Figure 1.
Integration into target sequence.
Scheme of in vitro integration. Sequences of HIV-1 proviral 5′- and 3′-ends are shown. Grey segment in the circular plasmid represents the target 144-bp DNA, and the black line represents the remainder of the circular plasmid DNA used for ligation. Red letters in the HIV-1 DNA sequence represent the dinucleotides that were removed in the course of integration. Following incubation of the proviral LTR sequence DNAs with integrase, the resultant re-integrase complexes were reacted with the substrate DNA. PCR amplification was performed using primers in the proviral ends and circular DNA in the substrate DNA and the integration sites were analyzed by direct sequencing. The arrowhead in the PCR product indicates the junction between the provirus and target DNA.
Figure 2.
In vitro integration efficiency and selectivity.
(A) Copy number of PCR products with using primers for the HIV-1 LTR and substrate DNA following integration into the target sequence or random sequences in the substrate DNA, referred to as post-integration amplified products (PIAP). The vertical axis represents log PIAP. Error bars indicate standard deviation (S.E.) (*P<0.001). Plasmid DNA lacking the target sequence was used as a control. (B) Percentages of PIAP copies from the integration into the target sequence or random sequences vs. the total number of PIAP. Dotted line shows the ratio when integration was thought to occur uniformly in the 4-kb substrate DNA. Error bars represent standard deviation (S.E.) (**P<0.001). (C) Number of PIAP copies from integrations into individual segments in x6y6. Vertical axis indicates log PIAP copy number. Error bars represent standard deviation (S.E.) (***P<0.001, 6x&1y vs. other segments).
Figure 3.
Presence of CA and TG motifs and integration ratio.
(A) Number and (B) percentage of PIAP copies from integration into target sequences or sequences lacking 5′-CA-3′ or 5′-GT-3′ dinucleotide motifs (*p<0.001; target vs. CA-; **p<0.001 vs. GT- ; ***p<0.001 vs. CA-GT-; **** p<0.001; target vs. CA-, GT-, CA-GT-). Error bars represent standard deviation (S.E.). The sequences shown display the 6x1y segment of the target DNA. The sequence CA-TG- in Figure 1 indicates an example of CA-TG- sequences.
Figure 4.
In vitro integration using modified or variable-length target sequences.
Number of PIAP copies from integration into variable-length repeat sequences (left). Line represents a linear regression between the logarithm of copy number and number of repeated x, y units. The correlation coefficient was equivalent to 0.96. Repeat number 0 indicates that plasmid DNA was used as the substrate. Error bars represent standard deviation (S.E.). Percentage of PIAP copies from integration into the variable repeat sequences against that from integration into the whole sequence (right). Line represents linear regression between the percentage and number of repeated x, y units. The correlation coefficient was equivalent to 0.92. Error bars represent standard deviation (S.E.) (*P<0.001).
Figure 5.
Interference effects of coexisting modified DNA sequences.

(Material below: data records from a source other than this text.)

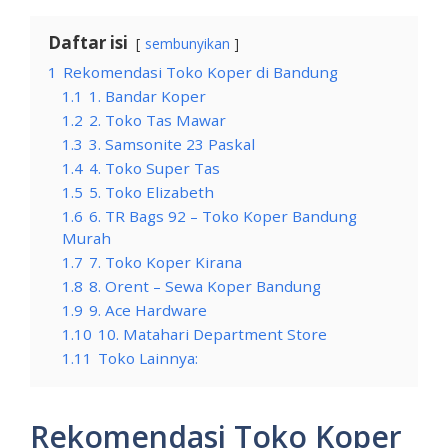
Daftar isi
sembunyikan
1
Rekomendasi Toko Koper di Bandung
1.1
1. Bandar Koper
1.2
2. Toko Tas Mawar
1.3
3. Samsonite 23 Paskal
1.4
4. Toko Super Tas
1.5
5. Toko Elizabeth
1.6
6. TR Bags 92 – Toko Koper Bandung
Murah
1.7
7. Toko Koper Kirana
1.8
8. Orent – Sewa Koper Bandung
1.9
9. Ace Hardware
1.10
10. Matahari Department Store
1.11
Toko Lainnya:
Rekomendasi Toko Koper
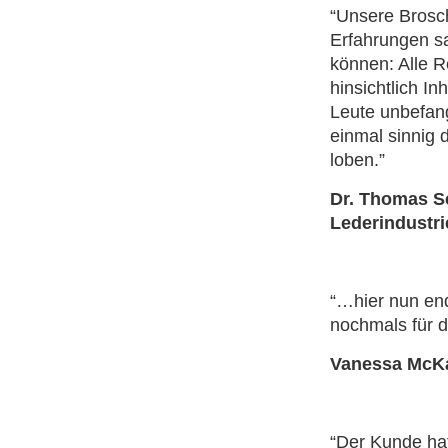
“Unsere Brosch
Erfahrungen sa
können: Alle 
hinsichtlich In
Leute unbefang
einmal sinnig 
loben.”
Dr. Thomas S
Lederindustrie
“…hier nun en
nochmals für de
Vanessa McKa
“Der Kunde ha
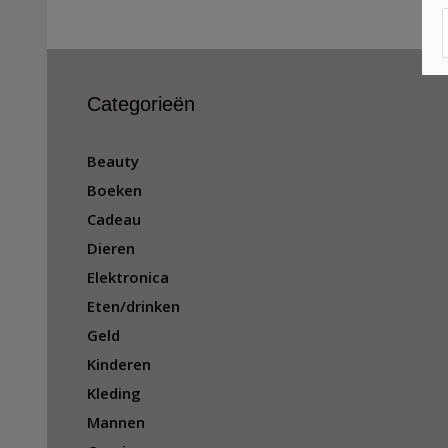
Categorieën
Beauty
Boeken
Cadeau
Dieren
Elektronica
Eten/drinken
Geld
Kinderen
Kleding
Mannen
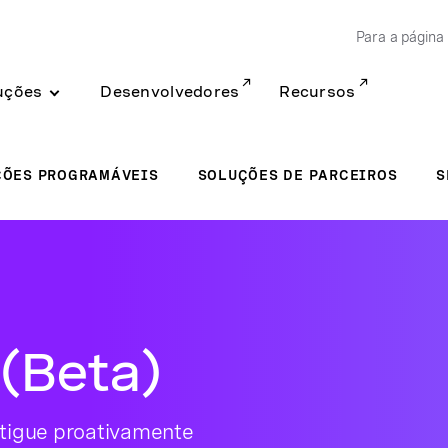
Para a página 
uções
Desenvolvedores
Recursos
ÇÕES PROGRAMÁVEIS
SOLUÇÕES DE PARCEIROS
S
 (Beta)
stigue proativamente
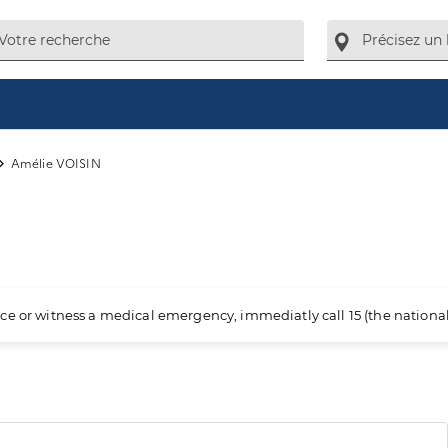
Amélie VOISIN
ience or witness a medical emergency, immediatly call 15 (the nation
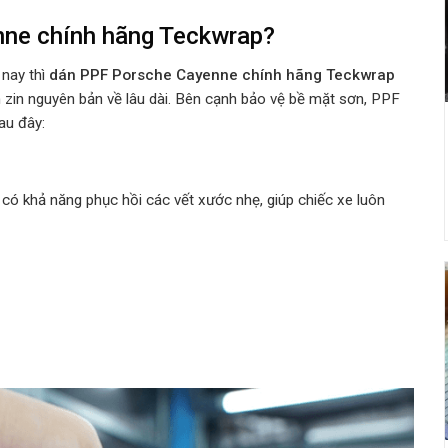
nne chính hãng Teckwrap
?
 nay thì
dán PPF
Porsche Cayenne
chính hãng Teckwrap
n zin nguyên bản về lâu dài. Bên cạnh bảo vệ bề mặt sơn, PPF
au đây:
có khả năng phục hồi các vết xước nhẹ, giúp chiếc xe luôn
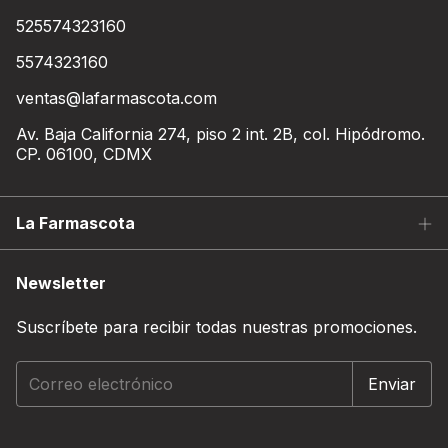
525574323160
5574323160
ventas@lafarmascota.com
Av. Baja California 274, piso 2 int. 2B, col. Hipódromo.
CP. 06100, CDMX
La Farmascota
Newsletter
Suscríbete para recibir todas nuestras promociones.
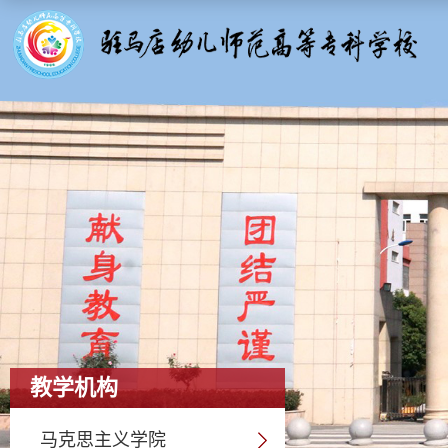
教学机构
马克思主义学院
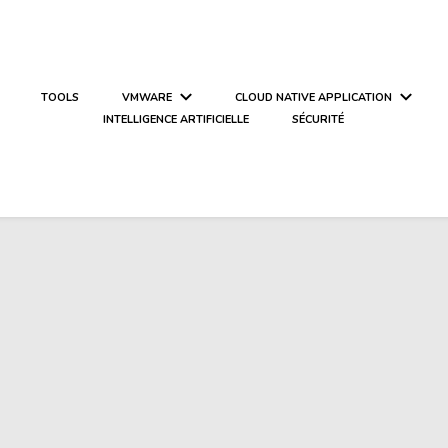
TOOLS
VMWARE
CLOUD NATIVE APPLICATION
INTELLIGENCE ARTIFICIELLE
SÉCURITÉ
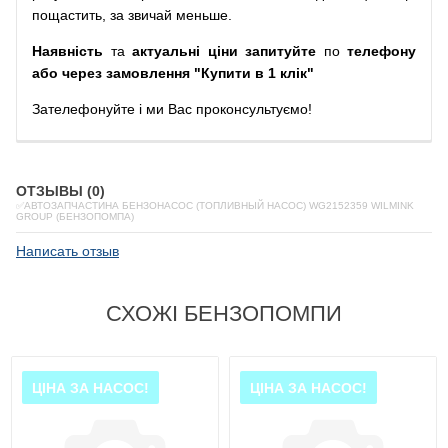
пощастить, за звичай меньше.
Наявність
та
актуальні ціни запитуйте
по
телефону
або через замовлення "Купити в 1 клік"
Зателефонуйте
і
ми
Вас
проконсультуємо
!
ОТЗЫВЫ (0)
✅АВТОЗАПЧАСТИНА БЕНЗОНАСОС (ТОПЛИВНЫЙ НАСОС) WG2152359 WILMINK
GROUP (БЕНЗОПОМПА)
Написать отзыв
СХОЖІ БЕНЗОПОМПИ
ЦІНА ЗА НАСОС!
ЦІНА ЗА НАСОС!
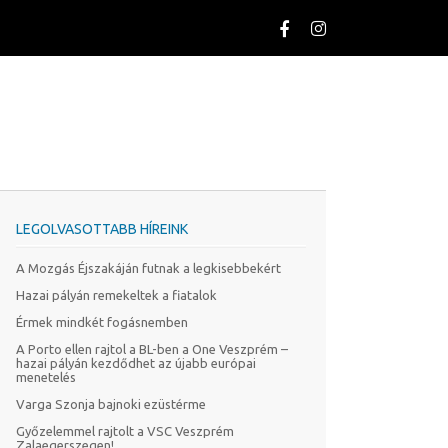
LEGOLVASOTTABB HÍREINK
A Mozgás Éjszakáján futnak a legkisebbekért
Hazai pályán remekeltek a fiatalok
Érmek mindkét fogásnemben
A Porto ellen rajtol a BL-ben a One Veszprém –
hazai pályán kezdődhet az újabb európai
menetelés
Varga Szonja bajnoki ezüstérme
Győzelemmel rajtolt a VSC Veszprém
Zalaegerszegen!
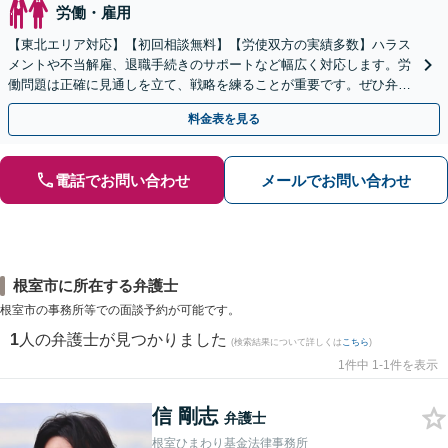
労働・雇用
【東北エリア対応】【初回相談無料】【労使双方の実績多数】ハラス
メントや不当解雇、退職手続きのサポートなど幅広く対応します。労
働問題は正確に見通しを立て、戦略を練ることが重要です。ぜひ弁護
士にご相談ください。【電話相談可】【休日・夜間面談可】
料金表を見る
電話でお問い合わせ
メールでお問い合わせ
根室市に所在する弁護士
根室市の事務所等での面談予約が可能です。
1
人の弁護士が見つかりました
(検索結果について詳しくは
こちら
)
1件中 1-1件を表示
信 剛志
弁護士
根室ひまわり基金法律事務所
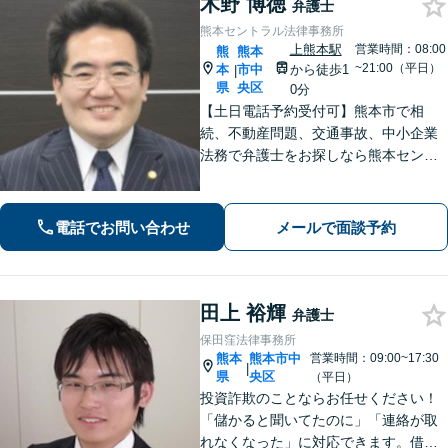
木野 博徳
弁護士
熊本セントラル法律事務所
上熊本駅
営業時間：08:00
熊
熊本
~21:00（平日）
本
市中
から徒歩1
|
県
央区
0分
【土日電話予約受付可】熊本市で相
続、不動産問題、交通事故、中小企業
法務で弁護士をお探しなら熊本セント
ラル法律事務所(Tel: 096-288-2193)
へ。【LINE公式アカウント24時間予約
受付可】【休日・夜間相談可】
電話でお問い合わせ
メールで面談予約
田上 裕輝
弁護士
保田窪法律事務所
熊本
熊本市中
営業時間：09:00~17:30
|
県
央区
（平日）
投資詐欺のことならお任せください！
「儲かると聞いてたのに」「連絡が取
れなくなった」に対応できます。借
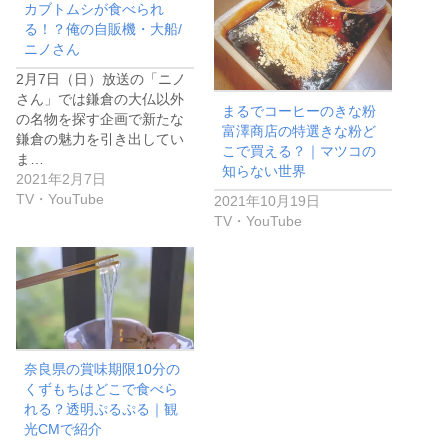
カブトムシが食べられ
る！？俺の自販機・大船/
ニノさん
2月7日（日）放送の「ニノ
さん」では鎌倉の大仏以外
まるでコーヒーのきな粉
の名物を探す企画で新たな
富澤商店の特選きな粉ど
鎌倉の魅力を引き出してい
こで買える？｜マツコの
ま…
知らない世界
2021年2月7日
TV・YouTube
2021年10月19日
TV・YouTube
奈良県の賞味期限10分の
くずもちはどこで食べら
れる？透明ぷるぷる｜観
光CMで紹介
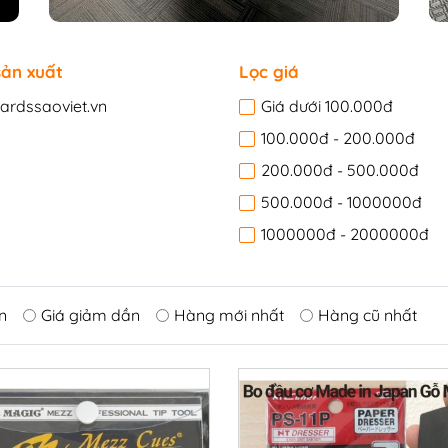
n
ản xuất
Lọc giá
liardssaoviet.vn
Giá dưới 100.000đ
i-a
Bàn bi lắc văn phòng
100.000đ - 200.000đ
a
Phụ kiện bàn bi lắc
200.000đ - 500.000đ
Bàn bi lắc gia đình
500.000đ - 1000000đ
Bàn bi lắc mini
1000000đ - 2000000đ
Bàn bi lắc cũ
Giá trên 2000000đ
n
Giá giảm dần
Hàng mới nhất
Hàng cũ nhất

(A)Number and percentage of PIAP copies from integration into the target sequence or into modified sequences I or II. Control was plasmid DNA. Error bars represent standard deviation (S.E.) (*P<0.001). (B)(C) Individual bars show logarithms of number of PIAP copies (B) and percentage of PIAP copies (C) using substrate DNA including the target sequence alone, target plus modified sequence I (left), or target plus modified sequence II (right). The amounts of target and modified sequences were equivalent. Plasmid DNA was used as a control. The percentage was calculated from the ratio of PIAP copies from integration into the target sequence against that from integration into the whole substrate DNA (*, **P<0.05). Error bars represent standard deviation (S.E.).
Figure 6.
Concentration of MnCl2 and integration efficiency/selectivity.
(A) The photo shows electrophoresis of digested substrate DNA in buffer containing 20 mM or 40 mM MnCl2 following incubation for 0, 50 and 90 minutes. An arrow indicates the digested 4.0-kb linearized DNA. (B) Relative area intensity of digested 4.0-kb substrate DNA after electrophoresis. Error bars represent standard deviation (S.E.). The graph shows the area ratio of the digested DNA band on electrophoresis in (A). Error bars represent standard deviation (S.E.). (C) Number of PIAP copies in buffer containing various concentrations of MnCl2. Error bars represent standard deviation (S.E.). (D) Percentage of PIAP copies in buffer containing various concentrations of MnCl2. Error bars represent standard deviation (S.E.).